From Siberia few enemies of the Russian Government ever return. My safety depended on my keeping up the character of a financial agent, on the look-out for sources of wealth requiring French capital for their development. In that character I was sure of a cordial reception, and it served as a convenient cloak for some curiosity about the country I was passing through.
Not daring to intrust my secret to a companion, I was obliged to go without sleep from the moment of leaving the Ural mountains behind. The utmost indulgence I could allow myself was such a light doze as left the attention ready to leap into activity at the least provocation. At every stopping place I got out and made a careful examination of the neighbourhood. The one thing I had to fear was the night. In the Cimmerian darkness of a northern winter I might have been carried past an army without perceiving it.
The train by which I travelled was a long one, and it was increased before we entered Asia by the addition of an open car like a cattle-truck, containing peasants whom I took to be prisoners.
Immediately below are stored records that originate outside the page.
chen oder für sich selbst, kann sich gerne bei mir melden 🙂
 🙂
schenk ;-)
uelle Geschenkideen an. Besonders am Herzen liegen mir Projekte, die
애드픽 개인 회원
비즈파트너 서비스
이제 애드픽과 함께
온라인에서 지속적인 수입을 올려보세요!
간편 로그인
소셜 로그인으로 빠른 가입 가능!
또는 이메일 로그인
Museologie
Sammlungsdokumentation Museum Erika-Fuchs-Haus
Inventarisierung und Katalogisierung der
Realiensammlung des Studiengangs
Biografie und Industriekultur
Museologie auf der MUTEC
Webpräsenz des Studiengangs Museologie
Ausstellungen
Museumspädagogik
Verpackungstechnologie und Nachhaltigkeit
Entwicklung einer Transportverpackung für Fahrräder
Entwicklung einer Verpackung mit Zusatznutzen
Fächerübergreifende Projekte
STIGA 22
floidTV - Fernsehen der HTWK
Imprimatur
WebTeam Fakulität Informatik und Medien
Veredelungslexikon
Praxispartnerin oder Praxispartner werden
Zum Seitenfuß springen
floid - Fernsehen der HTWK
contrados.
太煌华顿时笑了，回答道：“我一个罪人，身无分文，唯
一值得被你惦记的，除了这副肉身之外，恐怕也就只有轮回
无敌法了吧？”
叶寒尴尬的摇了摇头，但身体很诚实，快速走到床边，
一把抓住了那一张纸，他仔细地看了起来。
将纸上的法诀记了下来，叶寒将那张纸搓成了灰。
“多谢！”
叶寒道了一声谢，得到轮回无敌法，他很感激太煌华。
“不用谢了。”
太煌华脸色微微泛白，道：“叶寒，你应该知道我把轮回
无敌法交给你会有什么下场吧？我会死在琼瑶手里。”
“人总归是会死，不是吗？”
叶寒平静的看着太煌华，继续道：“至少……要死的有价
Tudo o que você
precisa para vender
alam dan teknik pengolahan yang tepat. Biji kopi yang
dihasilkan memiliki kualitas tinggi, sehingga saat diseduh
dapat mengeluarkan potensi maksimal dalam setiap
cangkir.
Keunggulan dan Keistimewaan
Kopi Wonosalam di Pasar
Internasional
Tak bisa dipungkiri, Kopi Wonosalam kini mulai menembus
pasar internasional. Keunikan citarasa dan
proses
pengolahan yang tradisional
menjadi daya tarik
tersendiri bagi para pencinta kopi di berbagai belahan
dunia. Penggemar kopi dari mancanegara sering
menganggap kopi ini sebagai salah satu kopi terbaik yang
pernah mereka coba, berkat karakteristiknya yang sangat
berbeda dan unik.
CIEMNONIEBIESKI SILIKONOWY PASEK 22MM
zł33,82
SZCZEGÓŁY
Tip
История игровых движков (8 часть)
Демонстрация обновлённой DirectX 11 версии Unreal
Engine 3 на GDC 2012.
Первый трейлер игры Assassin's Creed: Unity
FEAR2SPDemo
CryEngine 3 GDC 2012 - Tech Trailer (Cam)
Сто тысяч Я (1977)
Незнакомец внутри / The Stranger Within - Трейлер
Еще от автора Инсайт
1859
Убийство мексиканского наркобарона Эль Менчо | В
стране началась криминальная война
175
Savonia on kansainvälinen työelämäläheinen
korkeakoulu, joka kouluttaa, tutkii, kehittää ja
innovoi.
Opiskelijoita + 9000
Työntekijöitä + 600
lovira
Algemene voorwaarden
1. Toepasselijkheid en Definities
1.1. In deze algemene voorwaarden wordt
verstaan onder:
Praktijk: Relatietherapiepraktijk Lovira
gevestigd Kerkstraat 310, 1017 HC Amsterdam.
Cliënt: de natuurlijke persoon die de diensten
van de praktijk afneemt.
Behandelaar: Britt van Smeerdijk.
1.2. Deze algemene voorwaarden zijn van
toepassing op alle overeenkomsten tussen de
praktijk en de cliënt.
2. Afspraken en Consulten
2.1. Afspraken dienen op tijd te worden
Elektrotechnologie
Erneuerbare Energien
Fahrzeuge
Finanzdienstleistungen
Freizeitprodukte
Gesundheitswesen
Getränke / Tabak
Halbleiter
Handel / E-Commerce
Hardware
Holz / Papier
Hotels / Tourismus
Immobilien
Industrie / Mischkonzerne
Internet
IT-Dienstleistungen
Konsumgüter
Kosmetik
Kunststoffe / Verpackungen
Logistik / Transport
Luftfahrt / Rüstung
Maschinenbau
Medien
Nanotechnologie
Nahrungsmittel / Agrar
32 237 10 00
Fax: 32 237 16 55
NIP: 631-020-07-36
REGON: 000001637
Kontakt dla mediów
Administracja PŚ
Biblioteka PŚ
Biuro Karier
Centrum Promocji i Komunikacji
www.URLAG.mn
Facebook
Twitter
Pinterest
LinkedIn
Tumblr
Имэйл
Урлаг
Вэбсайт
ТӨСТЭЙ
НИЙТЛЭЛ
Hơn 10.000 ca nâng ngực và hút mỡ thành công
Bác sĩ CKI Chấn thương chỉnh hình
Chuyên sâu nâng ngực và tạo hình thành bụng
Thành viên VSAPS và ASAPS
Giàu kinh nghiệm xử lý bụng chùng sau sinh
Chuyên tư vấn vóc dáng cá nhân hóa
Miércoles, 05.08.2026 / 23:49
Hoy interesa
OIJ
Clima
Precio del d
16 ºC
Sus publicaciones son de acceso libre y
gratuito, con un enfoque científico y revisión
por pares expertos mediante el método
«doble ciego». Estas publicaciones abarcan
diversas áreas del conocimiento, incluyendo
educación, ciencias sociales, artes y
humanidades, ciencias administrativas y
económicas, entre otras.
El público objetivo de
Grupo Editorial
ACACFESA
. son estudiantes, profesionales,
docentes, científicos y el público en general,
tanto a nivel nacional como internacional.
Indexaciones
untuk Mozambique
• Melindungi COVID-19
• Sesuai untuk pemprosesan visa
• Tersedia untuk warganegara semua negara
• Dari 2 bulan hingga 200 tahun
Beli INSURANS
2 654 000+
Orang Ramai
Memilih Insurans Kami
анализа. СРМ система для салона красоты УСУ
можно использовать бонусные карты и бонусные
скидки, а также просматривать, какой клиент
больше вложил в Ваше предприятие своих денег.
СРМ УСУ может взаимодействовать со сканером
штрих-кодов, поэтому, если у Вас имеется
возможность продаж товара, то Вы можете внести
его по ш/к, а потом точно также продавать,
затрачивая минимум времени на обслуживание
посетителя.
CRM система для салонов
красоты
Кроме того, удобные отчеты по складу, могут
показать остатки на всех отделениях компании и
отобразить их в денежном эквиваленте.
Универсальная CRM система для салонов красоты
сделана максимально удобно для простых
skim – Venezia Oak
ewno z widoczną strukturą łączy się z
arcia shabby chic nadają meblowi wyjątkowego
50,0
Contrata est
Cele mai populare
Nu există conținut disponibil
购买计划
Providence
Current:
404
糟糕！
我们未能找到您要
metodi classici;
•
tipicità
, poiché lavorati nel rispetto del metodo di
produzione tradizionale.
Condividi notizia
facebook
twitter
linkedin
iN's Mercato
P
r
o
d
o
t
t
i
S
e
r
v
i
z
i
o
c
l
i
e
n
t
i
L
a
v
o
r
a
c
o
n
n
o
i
I had to be careful not to show myself too inquisitive, but I noticed at the various stations along the track that they were all young men of about the same age, and that they got in and out in obedience to orders given by officials who were armed, and whom I imagined to be warders or police.
I did not consider it safe to hold much conversation with my fellow passengers. It was probable that more than one spy was among them. I had an uneasy sensation of being watched by invisible eyes, and I knew that if I once aroused real suspicion by my behaviour, my doom was sealed.
So the days and nights passed, and the train crept on its way across the silence of the frozen continent. I strained my eyes in vain across the blinding waste, and strained my ears through the night. No sight or sound rewarded me, save the solitary huts of the railway-men and the monotonous tinkle of sleigh-bells.
According to my reckoning we had got nearly half way from the Ural to the Amur when the longest stage of all was reached. We ran from the sunset of one day to nearly noon of the next, only halting to take in water and fuel. Then at last the train entered a town of considerable importance, apparently a sort of depôt of the line, there being many side-rails on which trucks were standing as though waiting till they should be required.
As soon as the train stopped, I got out as usual with the other passengers, to stretch my legs and look about me. The long journey and the lack of proper rest had so exhausted me that it was some time before I realised that there was an unusual lack of bustle about this particular halt.
When at last the fact of this strange stillness was borne in upon my consciousness, I roused myself to observation. At once I perceived that the alighting passengers were fewer in number than before. It was the troop I had mistaken for prisoners who were missing. I looked at the end of the train for their car. It was no longer there.
We had silently slipped the wagon in the course of the night!